● What you should do:
Print all the data that follows exactly, images excluded.

● Provided records:
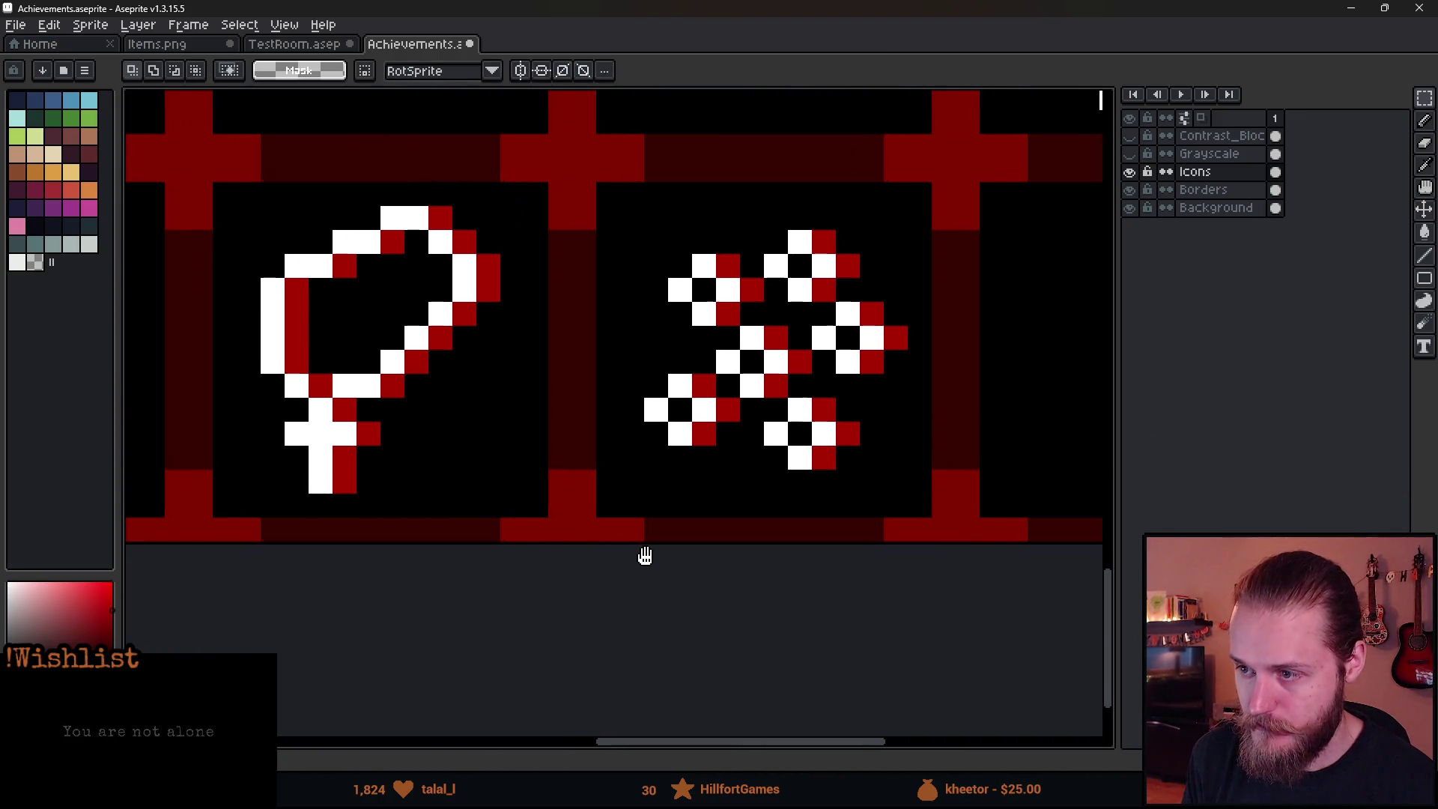
Erase the outlined beads from the right icon cell, then bring up the bead sprites on Items.png.
mouse_move(211, 180)
mouse_down()
mouse_move(411, 433)
mouse_move(552, 521)
mouse_up()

● Completed exercise:
Erase the outlined beads from the right icon cell, then bring up the bead sprites on Items.png.
mouse_move(211, 180)
mouse_down()
mouse_move(411, 433)
mouse_move(552, 521)
mouse_up()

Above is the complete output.